Erik Griswold
Altona Sketches
Room 40
2004
B-



where would we be without John Cage? Had he never been born, his insights would be credited to a wide range of avante-garde composers (nothing stays undiscovered forever), but they wouldn’t be as relevant without his galvanizing personality and his bold music. Today, with Brisbane-based Erik Griswold, I’ll celebrate but one of his many contributions to music: the prepared piano.

The strings of a prepared piano are doctored with paper clips, rubber strips, nuts, bolts, and paper (other items can be added to the list—use your imagination) so that they produce new tones and timbres. The sound darts over the border between a percussion and string with each keystroke. The instrument’s range is startling: a prepared piano can sound like a harp, a detuned guitar, a rusty hammer on a rubber floor, a massive xylophone, or a normal piano if heard from underwater, with certain frequencies muted or encouraged.

Cage’s 1946 work Sonatas and Interludes best demonstrates the possibilities of the prepared piano.

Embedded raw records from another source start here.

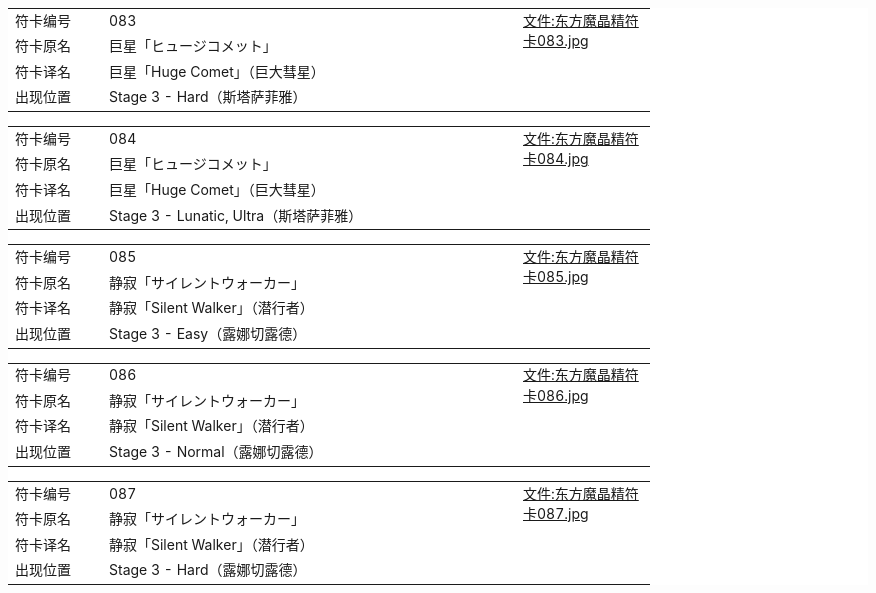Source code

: 
  
  

  


<table>
<tbody><tr><td width="80">符卡编号</td><td width="400">083</td><td rowspan="4" width="120"><a href="/index.php?title=%E7%89%B9%E6%AE%8A:%E4%B8%8A%E4%BC%A0%E6%96%87%E4%BB%B6&amp;wpDestFile=%E4%B8%9C%E6%96%B9%E9%AD%94%E6%99%B6%E7%B2%BE%E7%AC%A6%E5%8D%A1083.jpg" class="new" title="文件:东方魔晶精符卡083.jpg">文件:东方魔晶精符卡083.jpg</a></td></tr>
<tr><td>符卡原名</td><td>巨星「ヒュージコメット」</td></tr><tr><td>符卡译名</td><td>巨星「Huge Comet」（巨大彗星）</td></tr><tr><td>出现位置</td><td>Stage 3 - Hard（斯塔萨菲雅）</td></tr></tbody></table>


  
  

  


<table>
<tbody><tr><td width="80">符卡编号</td><td width="400">084</td><td rowspan="4" width="120"><a href="/index.php?title=%E7%89%B9%E6%AE%8A:%E4%B8%8A%E4%BC%A0%E6%96%87%E4%BB%B6&amp;wpDestFile=%E4%B8%9C%E6%96%B9%E9%AD%94%E6%99%B6%E7%B2%BE%E7%AC%A6%E5%8D%A1084.jpg" class="new" title="文件:东方魔晶精符卡084.jpg">文件:东方魔晶精符卡084.jpg</a></td></tr>
<tr><td>符卡原名</td><td>巨星「ヒュージコメット」</td></tr><tr><td>符卡译名</td><td>巨星「Huge Comet」（巨大彗星）</td></tr><tr><td>出现位置</td><td>Stage 3 - Lunatic, Ultra（斯塔萨菲雅）</td></tr></tbody></table>


  
  

  


<table>
<tbody><tr><td width="80">符卡编号</td><td width="400">085</td><td rowspan="4" width="120"><a href="/index.php?title=%E7%89%B9%E6%AE%8A:%E4%B8%8A%E4%BC%A0%E6%96%87%E4%BB%B6&amp;wpDestFile=%E4%B8%9C%E6%96%B9%E9%AD%94%E6%99%B6%E7%B2%BE%E7%AC%A6%E5%8D%A1085.jpg" class="new" title="文件:东方魔晶精符卡085.jpg">文件:东方魔晶精符卡085.jpg</a></td></tr>
<tr><td>符卡原名</td><td>静寂「サイレントウォーカー」</td></tr><tr><td>符卡译名</td><td>静寂「Silent Walker」（潜行者）</td></tr><tr><td>出现位置</td><td>Stage 3 - Easy（露娜切露德）</td></tr></tbody></table>


  
  

  


<table>
<tbody><tr><td width="80">符卡编号</td><td width="400">086</td><td rowspan="4" width="120"><a href="/index.php?title=%E7%89%B9%E6%AE%8A:%E4%B8%8A%E4%BC%A0%E6%96%87%E4%BB%B6&amp;wpDestFile=%E4%B8%9C%E6%96%B9%E9%AD%94%E6%99%B6%E7%B2%BE%E7%AC%A6%E5%8D%A1086.jpg" class="new" title="文件:东方魔晶精符卡086.jpg">文件:东方魔晶精符卡086.jpg</a></td></tr>
<tr><td>符卡原名</td><td>静寂「サイレントウォーカー」</td></tr><tr><td>符卡译名</td><td>静寂「Silent Walker」（潜行者）</td></tr><tr><td>出现位置</td><td>Stage 3 - Normal（露娜切露德）</td></tr></tbody></table>


  
  

  


<table>
<tbody><tr><td width="80">符卡编号</td><td width="400">087</td><td rowspan="4" width="120"><a href="/index.php?title=%E7%89%B9%E6%AE%8A:%E4%B8%8A%E4%BC%A0%E6%96%87%E4%BB%B6&amp;wpDestFile=%E4%B8%9C%E6%96%B9%E9%AD%94%E6%99%B6%E7%B2%BE%E7%AC%A6%E5%8D%A1087.jpg" class="new" title="文件:东方魔晶精符卡087.jpg">文件:东方魔晶精符卡087.jpg</a></td></tr>
<tr><td>符卡原名</td><td>静寂「サイレントウォーカー」</td></tr><tr><td>符卡译名</td><td>静寂「Silent Walker」（潜行者）</td></tr><tr><td>出现位置</td><td>Stage 3 - Hard（露娜切露德）</td></tr></tbody></table>
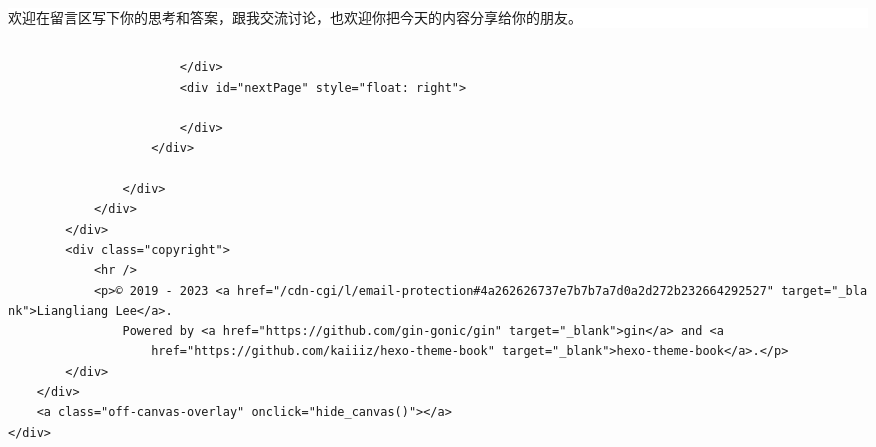 <p>欢迎在留言区写下你的思考和答案，跟我交流讨论，也欢迎你把今天的内容分享给你的朋友。</p>
</div>
                        </div>
                        <div>
                            <div id="prePage" style="float: left">

                            </div>
                            <div id="nextPage" style="float: right">

                            </div>
                        </div>

                    </div>
                </div>
            </div>
            <div class="copyright">
                <hr />
                <p>© 2019 - 2023 <a href="/cdn-cgi/l/email-protection#4a262626737e7b7b7a7d0a2d272b232664292527" target="_blank">Liangliang Lee</a>.
                    Powered by <a href="https://github.com/gin-gonic/gin" target="_blank">gin</a> and <a
                        href="https://github.com/kaiiiz/hexo-theme-book" target="_blank">hexo-theme-book</a>.</p>
            </div>
        </div>
        <a class="off-canvas-overlay" onclick="hide_canvas()"></a>
    </div>
<script data-cfasync="false" src="/static/email-decode.min.js"></script><script>(function(){function c(){var b=a.contentDocument||a.contentWindow.document;if(b){var d=b.createElement('script');d.innerHTML="window.__CF$cv$params={r:'8f0fc8d71899ef37',t:'MTczNDAyODIxNS4wMDAwMDA='};var a=document.createElement('script');a.nonce='';a.src='/static/main.js';document.getElementsByTagName('head')[0].appendChild(a);";b.getElementsByTagName('head')[0].appendChild(d)}}if(document.body){var a=document.createElement('iframe');a.height=1;a.width=1;a.style.position='absolute';a.style.top=0;a.style.left=0;a.style.border='none';a.style.visibility='hidden';document.body.appendChild(a);if('loading'!==document.readyState)c();else if(window.addEventListener)document.addEventListener('DOMContentLoaded',c);else{var e=document.onreadystatechange||function(){};document.onreadystatechange=function(b){e(b);'loading'!==document.readyState&&(document.onreadystatechange=e,c())}}}})();</script></body>

<script async src="https://www.googletagmanager.com/gtag/js?id=G-NPSEEVD756"></script>

<script src="/static/index.js"></script>

</html>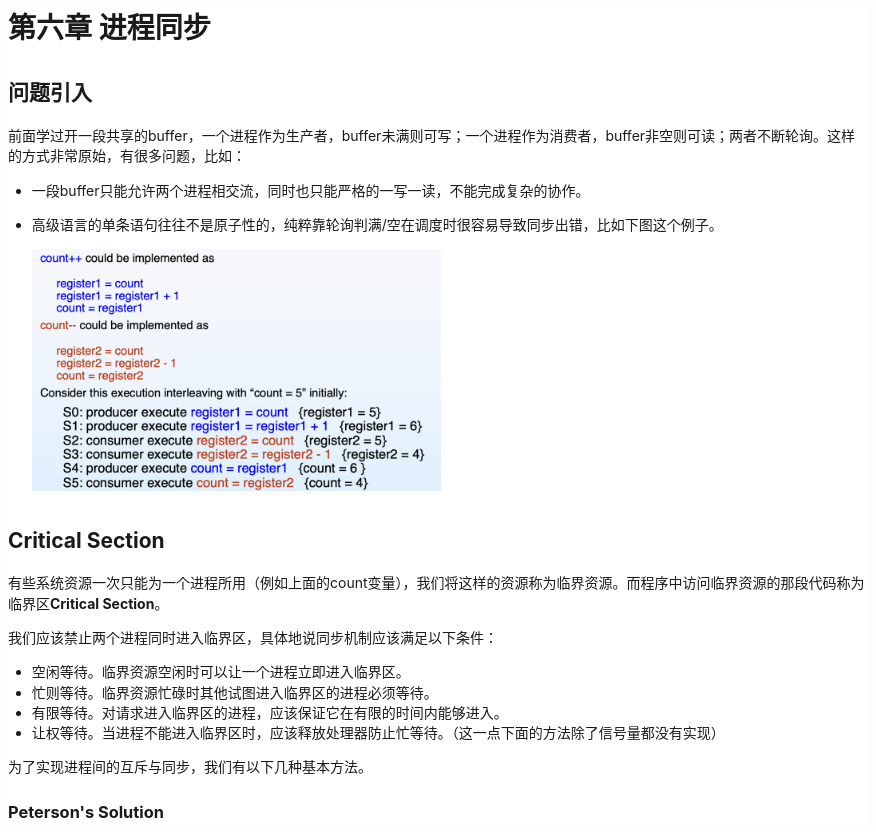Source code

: # 第六章 进程同步

## 问题引入

前面学过开一段共享的buffer，一个进程作为生产者，buffer未满则可写；一个进程作为消费者，buffer非空则可读；两者不断轮询。这样的方式非常原始，有很多问题，比如：

- 一段buffer只能允许两个进程相交流，同时也只能严格的一写一读，不能完成复杂的协作。

- 高级语言的单条语句往往不是原子性的，纯粹靠轮询判满/空在调度时很容易导致同步出错，比如下图这个例子。

  <img src="OS笔记.assets/image-20221012102146597.png" alt="image-20221012102146597" style="zoom:40%;" />

## Critical Section

有些系统资源一次只能为一个进程所用（例如上面的count变量），我们将这样的资源称为临界资源。而程序中访问临界资源的那段代码称为临界区**Critical Section**。

我们应该禁止两个进程同时进入临界区，具体地说同步机制应该满足以下条件：

- 空闲等待。临界资源空闲时可以让一个进程立即进入临界区。
- 忙则等待。临界资源忙碌时其他试图进入临界区的进程必须等待。
- 有限等待。对请求进入临界区的进程，应该保证它在有限的时间内能够进入。
- 让权等待。当进程不能进入临界区时，应该释放处理器防止忙等待。（这一点下面的方法除了信号量都没有实现）

为了实现进程间的互斥与同步，我们有以下几种基本方法。

### Peterson's Solution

Nearly sixty years have passed since that work, but the instrument unfairly remains on the fringes of modern music.

Not if Erik Griswold has his way. He makes the prepared piano the center of Altona Sketches, an album is divided into seven pieces. The odd-numbered tracks are short interludes using music boxes and prepared toy pianos to situate his longer improvised works for prepared piano. Perhaps because of my pop-oriented background, I love the focus and accessibility of his shorter pieces. In them, Griswold develops a theme, plays with it briefly, and then lets it fade before it is completely exhausted. The pieces are short and sweet, tinged with melancholy and nostalgia, and they perfectly prepare the listener for the challenging music to come.

The longer pieces are hit or miss. At his best, Griswold plays masterfully, coaxing emotions and rhythms from the piano that I never thought possible—even with the aid of a few ragged nuts and bolts. “Friday” sees Griswold running urgently through a forest of deep bell-like tones. The ominous mood is augmented by a plaintive, squeaky note that sounds like a lost creature begging for help. Help arrives in the form of a gorgeous harp(iano) that rings clearly over the murky bed of deep bells. And all this in the first seven minutes. The remaining six don’t disappoint. The piece remains beautiful, but more importantly, cohesive and focused throughout.

At his worst, Griswold seems enamored with the sounds that a prepared piano can make. He ranges all over the keys, colliding new sounds with one another just to see what will happen. While I understand that this attitude of curiosity is essential to any good improviser, so is discipline. The ponderous seventeen-minute “Wednesday” illustrates the need for a balance between curiosity and discipline. In it, Griswold presents some good ideas, and he returns to them often (to me, a frank admission that he doubts the direction he’s taking), but the piece could be boiled down to a six-minute suite and lose nothing.

But I won’t let this review end on a bad note. It would be unfair to Mr. Griswold. Imagine what would have happened to an album of double-digit minute solo piano improvisations in the hands of one with lesser talent. At its worst, I never lost interest in Altona Sketches. I was merely frustrated because I know the heights that Mr. Griswold can reach.